Hace mucho que no visito a mis padres. Quiero decir a mis padres auténticos, a los de carne y hueso. Esto se debe a que los otros, los que han tomado en gran medida su lugar, cubren más que de sobra mis expectativas. Aun así, bien está reconocerlo, hay algo que a los verdaderos nunca les voy a agradecer lo suficiente, y es el hecho de que no me hayan dado hermanos.
El motivo es que estos, a su vez, habrían colmado mi existencia de sobrinos, cuñados y demás familiares, los cuales, sin duda, me hubiesen sumido en un profundo estado de abatimiento a causa de las peculiaridades de su carácter, tal como me ocurre con otros parientes como tíos o primos, a quienes intento ver lo menos posible, igual que hará, supongo, el resto de la gente.
Por fortuna, para la familia más próxima, aquella con la que se está obligado a convivir o, al menos, a mantener una relación más estrecha, están los dobles. Me estoy refiriendo, claro está, a esas familias de laboratorio tan socorridas, una réplica exacta de los padres, hijos o hermanos originales pero modificados a gusto del cliente.
Es la otra familia. Esa con la que siempre hemos soñado. Una familia hecha a nuestra medida, perfecta, y de la que ahora, gracias a las últimas técnicas genéticas, ya podemos disponer. Además, dada la gran competencia en el sector, los precios están empezando a bajar y hacerse con una de ellas casi está al alcance de cualquiera.
Sí, este ha sido un gran invento, aunque, por propia experiencia lo digo, tenga también sus inconvenientes.
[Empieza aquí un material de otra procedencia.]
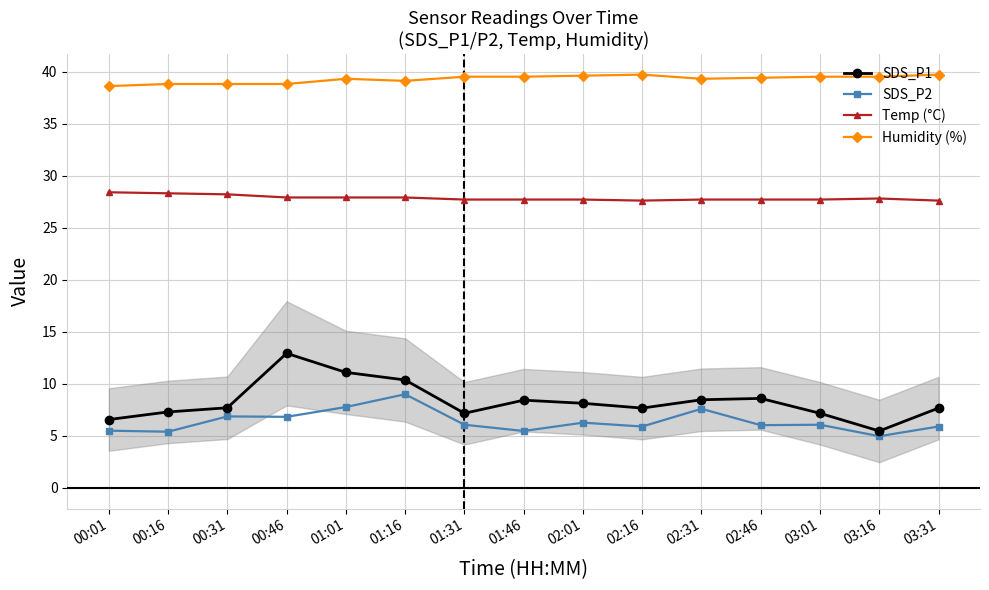

True or false: Temp (°C) has a value of 27.7 at 02:01.

True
Por poner un ejemplo, resulta muy inquietante ir de visita a casa de tus padres y tropezar de pronto con una versión mejorada de ti mismo (mejorada para tus padres, que han tendido a bien replicarte). De modo que, sin proponértelo, ahí estás, comiendo frente a un individuo del que ellos, tus padres, no tuvieron oportunidad de deshacerse solo porque a ti no se te ocurrió llamar antes de ir.
Observas, entonces, que se trata de un individuo igual a ti pero con la nariz un poco menos larga o más rubio o con los ojos verdes, o puede que con ese metro ochenta que tú no alcanzas por dos centímetros; un individuo dotado, quizá, de mayor ingenio, o de mayor inteligencia, o de algún tipo de habilidad extraordinaria; un tú como tú pero con el que se puede hablar casi de todo y que nunca te lleva la contraria, o muy poco, lo justo para no parecer un aburrido o un pelota insoportable.
En lo que a mí se refiere, hará cosa de un año me decidí a sustituir por réplicas a mi mujer y a mis hijos. En un principio la idea me pareció de dudosa moralidad, pero, después de darle muchas vueltas, recordé las razones que me dieron mis padres el día en que ellos encargaron mi doble, cuando yo contaba apenas veinte años.
Me miraron a los ojos sin pestañear y me dijeron: «Hijo, dentro de un mes en tu habitación ya no estarás tú sino tu doble. Te lo decimos con tiempo para que vayas buscando alojamiento». Estas fueron sus razones, las mismas, o similares, que yo les di a mi mujer y a mis hijos.
El caso es que, para mi sorpresa, se tomaron la noticia mucho mejor de lo que esperaba, circunstancia que me hizo sospechar que quizá ellos, a su vez, ya habían encargado una réplica mía y no se atrevían a decírmelo, sospecha que se confirmó algún tiempo más tarde, cuando en el supermercado de mi barrio me topé conmigo mismo en uno de los pasillos. Recuerdo que mi doble llevaba el carro lleno de frutas y verduras. Mi antigua familia, por lo visto, había decidido dar un cambio radical a su vida…
Lo que está claro es que hoy en día es tan sencillo fabricar un doble de otra persona que los originales son absolutamente prescindibles. No obstante, hay algo que me inquieta hasta hacerme perder el sueño. No puedo evitar preguntarme lo que pensará de mí mi nueva familia…, porque, sobre esto no creo que haya discusión, el que ellos sean de mi agrado no tiene por qué implicar que yo sea del agrado de ellos.
Y esto es lo que estoy empezando a barruntar, que no les caigo bien del todo. No solo eso, creo que algo traman. De verdad les digo que no sé si soportaría que me replicaran por tercera vez. Y es que, amigos, uno también tiene su orgullo.